Shortly after the filing of the complaint, during the week of October 18, 2004, Marsh suspended Gilman and McNenney, with pay. Around the same time, Marsh forced its CEO, Jeffrey Greenberg, to resign and replaced him with Cherkasky, a close personal friend of then-NYAG Eliot Spitzer. According to Gilman and McNenney, Marsh replaced Greenberg with Cherkasky as part of a deal with Spitzer to avoid criminal prosecution of the corporation. After taking office, Cherkasky met with Spitzer and agreed to waive Marsh's attorney-client privilege in exchange for avoiding criminal prosecution of the company. As part of this deal, Marsh turned over handwritten notes and typed summaries of Gilman and McNenney's meetings with Marsh's attorneys.

On October 25, 2004, the NYAG published a press release announcing its agreement with Marsh. It stated that " the goals that would have been advanced by a criminal prosecution of the corporation . . . will be better accomplished by criminal prosecution of individuals." (Dkt. No. 93, Declaration of James Halter, Exhibit 14, at 235-38 [" Halter Declaration" ].) According to Gilman and McNenney, Cherkasky knew that they would be prosecuted. In fact, the NYAG civil complaint named Gilman as a wrongdoer and mentioned McNenney as being involved.

PROBLEMS TO SOLVE>
a) In the excerpt about Marsh's agreement with the NYAG, when did the NYAG publish the press release announcing that agreement?
b) Carry on the excerpt about Marsh's agreement with the NYAG from its final sentence.

EXTRACTED RECORDS>
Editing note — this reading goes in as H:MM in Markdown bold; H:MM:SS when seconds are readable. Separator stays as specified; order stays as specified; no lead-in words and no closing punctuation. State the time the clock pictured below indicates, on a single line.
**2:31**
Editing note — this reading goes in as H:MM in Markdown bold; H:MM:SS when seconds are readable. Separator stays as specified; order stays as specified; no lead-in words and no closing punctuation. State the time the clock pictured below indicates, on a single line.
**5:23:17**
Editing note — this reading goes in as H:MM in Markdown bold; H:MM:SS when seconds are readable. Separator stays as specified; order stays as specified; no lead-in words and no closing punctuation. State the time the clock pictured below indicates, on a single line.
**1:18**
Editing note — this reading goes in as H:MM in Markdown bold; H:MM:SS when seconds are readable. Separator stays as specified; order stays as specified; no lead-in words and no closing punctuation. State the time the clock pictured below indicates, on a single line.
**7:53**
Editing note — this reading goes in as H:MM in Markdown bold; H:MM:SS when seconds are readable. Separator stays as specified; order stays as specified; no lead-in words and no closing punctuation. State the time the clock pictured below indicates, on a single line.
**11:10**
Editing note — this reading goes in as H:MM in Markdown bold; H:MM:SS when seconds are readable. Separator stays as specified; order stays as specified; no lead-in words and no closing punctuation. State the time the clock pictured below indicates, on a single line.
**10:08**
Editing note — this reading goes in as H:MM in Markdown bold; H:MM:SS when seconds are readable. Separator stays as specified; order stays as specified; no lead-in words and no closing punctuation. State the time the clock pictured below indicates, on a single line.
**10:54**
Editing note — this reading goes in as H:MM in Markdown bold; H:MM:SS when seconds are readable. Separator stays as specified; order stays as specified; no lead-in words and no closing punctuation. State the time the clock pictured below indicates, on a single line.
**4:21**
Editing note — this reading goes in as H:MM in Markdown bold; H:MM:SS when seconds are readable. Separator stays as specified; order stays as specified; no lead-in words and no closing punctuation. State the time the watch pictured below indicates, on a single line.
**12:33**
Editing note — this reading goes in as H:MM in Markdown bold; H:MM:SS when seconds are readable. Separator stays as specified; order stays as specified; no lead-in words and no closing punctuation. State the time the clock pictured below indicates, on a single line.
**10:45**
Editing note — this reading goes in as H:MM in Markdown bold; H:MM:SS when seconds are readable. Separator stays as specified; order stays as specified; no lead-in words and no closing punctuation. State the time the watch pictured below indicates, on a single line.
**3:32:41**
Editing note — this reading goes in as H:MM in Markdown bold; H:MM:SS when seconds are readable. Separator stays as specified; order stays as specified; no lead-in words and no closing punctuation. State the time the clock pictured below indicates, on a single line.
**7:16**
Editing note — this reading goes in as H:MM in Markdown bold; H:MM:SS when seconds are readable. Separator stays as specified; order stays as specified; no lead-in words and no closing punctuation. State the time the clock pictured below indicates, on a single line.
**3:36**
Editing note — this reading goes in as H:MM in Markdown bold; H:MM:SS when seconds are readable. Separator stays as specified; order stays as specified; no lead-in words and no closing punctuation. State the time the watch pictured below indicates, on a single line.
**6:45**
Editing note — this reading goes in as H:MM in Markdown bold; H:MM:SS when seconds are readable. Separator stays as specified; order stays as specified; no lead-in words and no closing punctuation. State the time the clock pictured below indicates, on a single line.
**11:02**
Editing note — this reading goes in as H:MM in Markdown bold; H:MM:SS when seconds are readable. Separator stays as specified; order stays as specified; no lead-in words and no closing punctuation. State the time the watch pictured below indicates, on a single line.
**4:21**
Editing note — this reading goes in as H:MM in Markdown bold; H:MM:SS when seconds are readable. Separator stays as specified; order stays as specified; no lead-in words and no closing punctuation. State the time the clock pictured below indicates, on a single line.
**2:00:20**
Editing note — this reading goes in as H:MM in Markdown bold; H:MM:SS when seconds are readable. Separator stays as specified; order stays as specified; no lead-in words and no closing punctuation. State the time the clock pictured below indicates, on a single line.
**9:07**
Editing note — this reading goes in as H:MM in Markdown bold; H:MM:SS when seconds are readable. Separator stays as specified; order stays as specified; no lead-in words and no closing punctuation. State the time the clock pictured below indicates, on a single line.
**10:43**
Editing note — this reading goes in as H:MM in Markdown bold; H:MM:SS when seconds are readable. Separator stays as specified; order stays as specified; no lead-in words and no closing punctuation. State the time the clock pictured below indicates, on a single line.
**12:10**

FINAL RESULTS>
a) October 25, 2004.

b)
In connection with the ongoing investigations, Marsh requested that Gilman and McNenney submit to interviews. McNenney contends that Marsh requested that he interview with the NYAG. Marsh contends that it requested that he interview with its attorneys. The parties agree that Marsh requested that Gilman interview only with Marsh's attorneys. After consulting with their personal attorneys, both Gilman and McNenney declined to be interviewed.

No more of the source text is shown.